Task material:
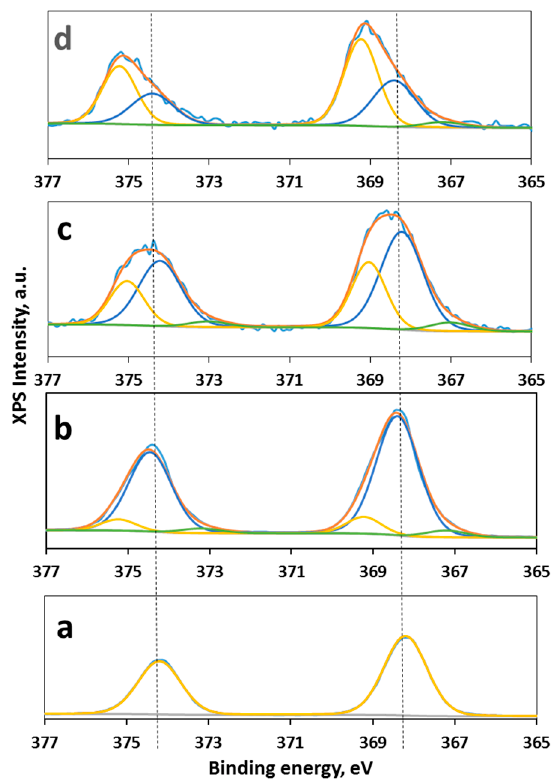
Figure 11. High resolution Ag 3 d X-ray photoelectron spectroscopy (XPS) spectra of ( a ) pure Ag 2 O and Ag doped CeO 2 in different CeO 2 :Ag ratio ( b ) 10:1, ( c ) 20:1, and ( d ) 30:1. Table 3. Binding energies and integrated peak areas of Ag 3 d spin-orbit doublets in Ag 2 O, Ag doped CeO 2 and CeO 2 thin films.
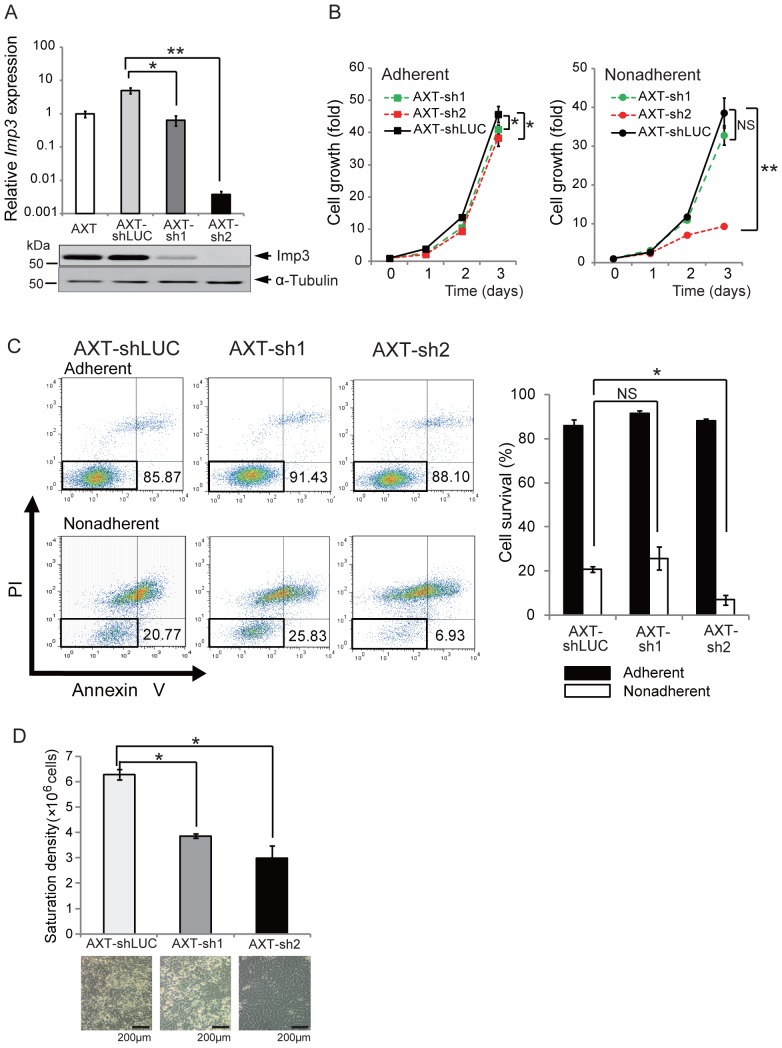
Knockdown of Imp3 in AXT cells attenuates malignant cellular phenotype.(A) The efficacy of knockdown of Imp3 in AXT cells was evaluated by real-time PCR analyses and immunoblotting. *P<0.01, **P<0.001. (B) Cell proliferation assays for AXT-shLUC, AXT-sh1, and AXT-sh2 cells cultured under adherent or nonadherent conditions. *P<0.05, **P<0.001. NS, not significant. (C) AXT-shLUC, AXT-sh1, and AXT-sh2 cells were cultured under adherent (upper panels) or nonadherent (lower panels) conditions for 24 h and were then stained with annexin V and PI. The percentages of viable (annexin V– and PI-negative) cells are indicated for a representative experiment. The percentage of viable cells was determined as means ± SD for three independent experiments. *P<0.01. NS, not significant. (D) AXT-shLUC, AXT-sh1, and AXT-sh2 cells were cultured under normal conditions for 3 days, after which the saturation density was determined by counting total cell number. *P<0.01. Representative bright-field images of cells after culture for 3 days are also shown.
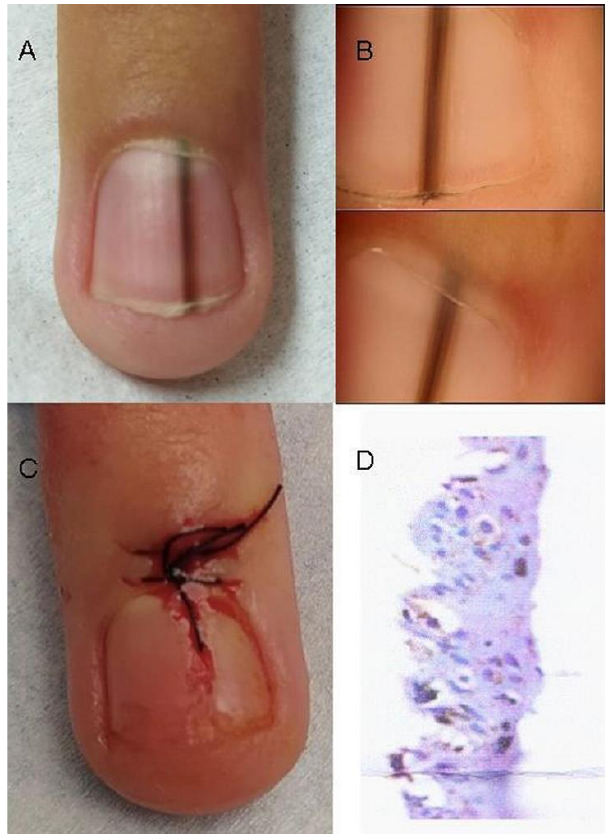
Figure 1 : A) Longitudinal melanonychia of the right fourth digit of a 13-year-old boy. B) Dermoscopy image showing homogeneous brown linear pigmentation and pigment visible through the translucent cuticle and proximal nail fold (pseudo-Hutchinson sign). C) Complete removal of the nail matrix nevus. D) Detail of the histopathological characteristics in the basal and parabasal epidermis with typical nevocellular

* * *

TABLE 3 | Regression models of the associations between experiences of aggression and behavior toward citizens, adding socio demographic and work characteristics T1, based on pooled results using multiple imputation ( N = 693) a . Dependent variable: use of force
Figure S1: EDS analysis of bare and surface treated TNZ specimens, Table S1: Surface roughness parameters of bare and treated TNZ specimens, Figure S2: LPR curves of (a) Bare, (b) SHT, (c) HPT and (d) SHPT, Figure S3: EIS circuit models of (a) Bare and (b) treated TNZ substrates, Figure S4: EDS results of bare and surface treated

* * *

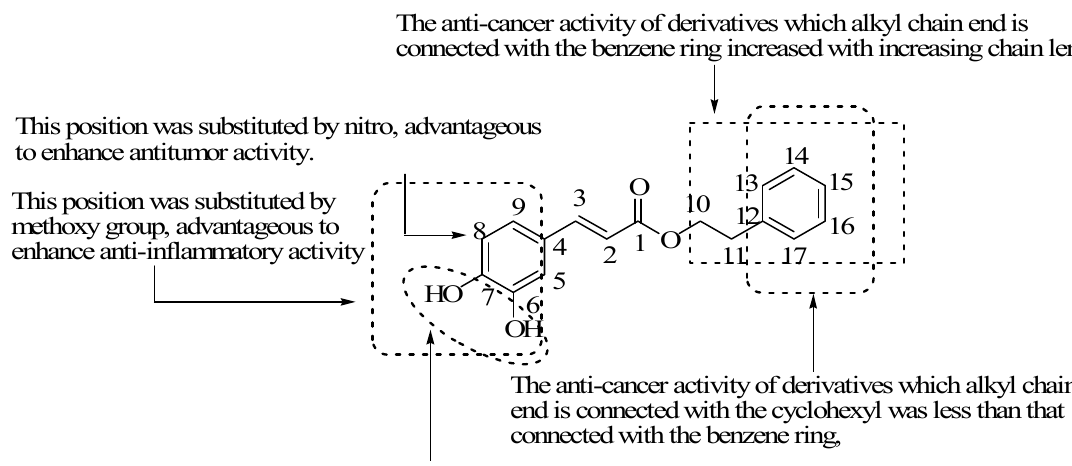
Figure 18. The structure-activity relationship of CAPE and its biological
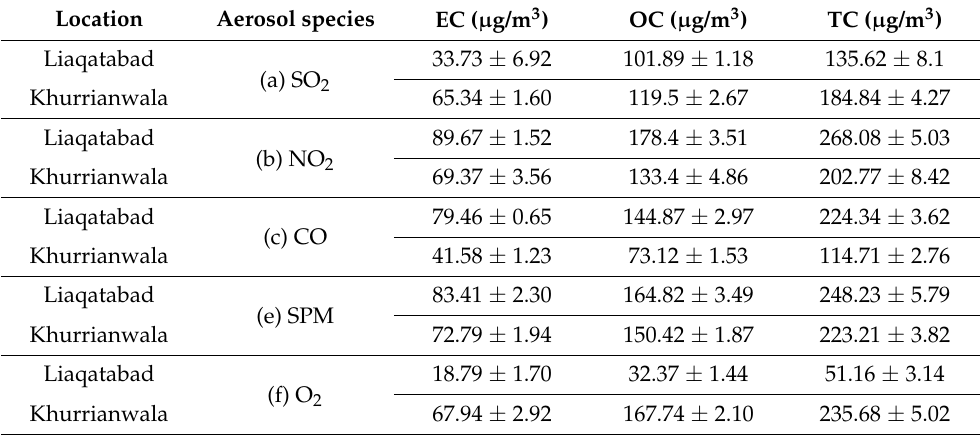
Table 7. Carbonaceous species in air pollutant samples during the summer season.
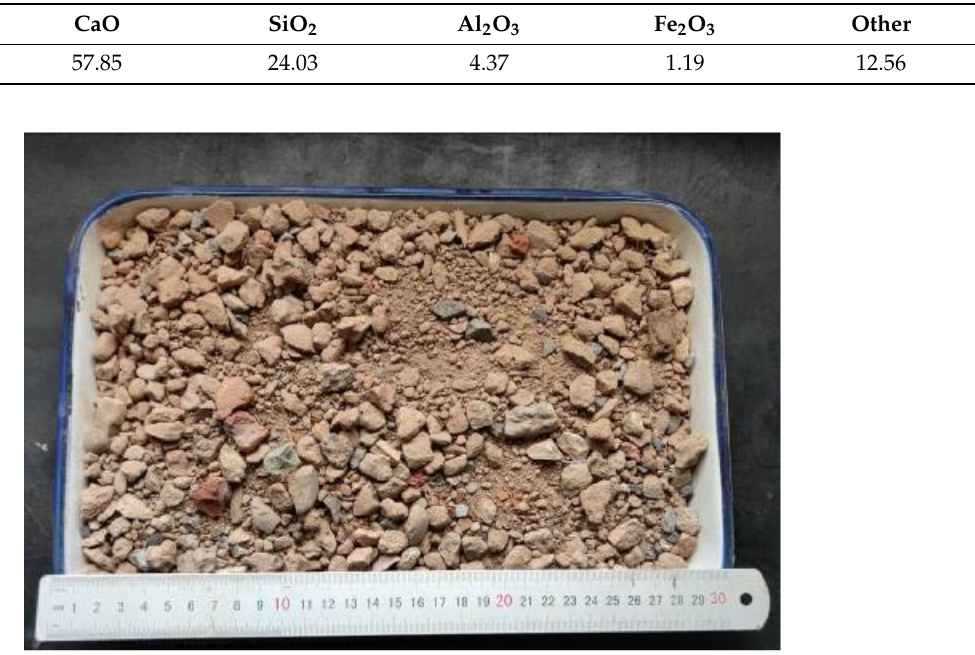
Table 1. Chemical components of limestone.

Problem to work on: Leave the pictures out, and transcribe exactly the lines above starting at the one that contains "Table 7. Carbonaceous" and ending at the one that contains "Table 1. Chemical components of limestone.".

Solved exercise:
Table 7. Carbonaceous species in air pollutant samples during the summer season.
Table 1. Chemical components of limestone.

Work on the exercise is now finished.